Petitions had to be re-filed by those running for Ohio's 6th district Congressional seat in the March primary but so far, no new candidates have taken advantage of the extended deadline.
Three of the four people who filed by the initial Dec. 7 deadline had re-filed as of Thursday, as they were required to do. The deadline to file is 4 p.m. today.
Those who had filed as of Thursday include Republican Congressman Bill Johnson, of Marietta, Democrat Charlie Wilson, of St. Clairsville and Democrat Cas Adulewicz, of Steubenville. Waterford resident Victor Smith, a Republican, had not re-filed as of Thursday.
All four had filed by the Dec. 7 deadline; however, they were required to re-file.
"Their filing became null and void because of the bill that moved the primary back to one primary on March 6," said Tara Hupp, deputy director of the Washington County Board of Elections.
In legislation passed Dec. 14, the Ohio General Assembly set Ohio's primary for March 6. Substitute House Bill 318 had previously established two primary elections in 2012, one in March and one in June.
"It was a minor issue but it was well worth it to save the state $15 million in doing multiple primaries," said Johnson.
Johnson said job creation is his top priority.
"That comes by cutting federal spending, forcing Washington to live within its means and regulatory reform to get the federal regulators like the EPA (Environmental Protection Agency) off the backs of businesses so they can do what businesses do, which is create jobs," he said.
Johnson added that he has supported the more than 27 jobs bills that are currently sitting idly in the Senate.
Wilson held a 6th District Congressional seat for four years and he has thrown his hat into the ring once again.
"I truly believe the people in the 6th District are being represented by someone who is representing the wealthy people in the district and we don't have very many wealthy people in the 6th District," he said.
Wilson added that protecting Medicare and reducing the debt are among his priorities.
"In my opinion, the best way to reduce the debt is to create jobs and when people start paying taxes, the debt will come down," he said.
Adulewicz said he can bring his experience as an attorney to the position. He said he is technically retired but continues to work part-time through his private practice.

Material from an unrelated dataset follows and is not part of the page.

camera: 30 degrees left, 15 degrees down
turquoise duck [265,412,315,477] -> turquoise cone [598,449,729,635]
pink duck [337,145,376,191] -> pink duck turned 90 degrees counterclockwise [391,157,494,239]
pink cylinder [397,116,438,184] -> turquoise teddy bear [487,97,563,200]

"I've been a lifetime attorney and legislators deal with laws," he said. "I think I should be on the floor when they're considering statutes."
Adulewicz noted that he has also been a lifelong Democrat and he doesn't like the attitude many Democrats have had lately about taxing and spending.
"We need to reign that in and be more conservative in that field," he said.
Smith could not be reached for comment Thursday.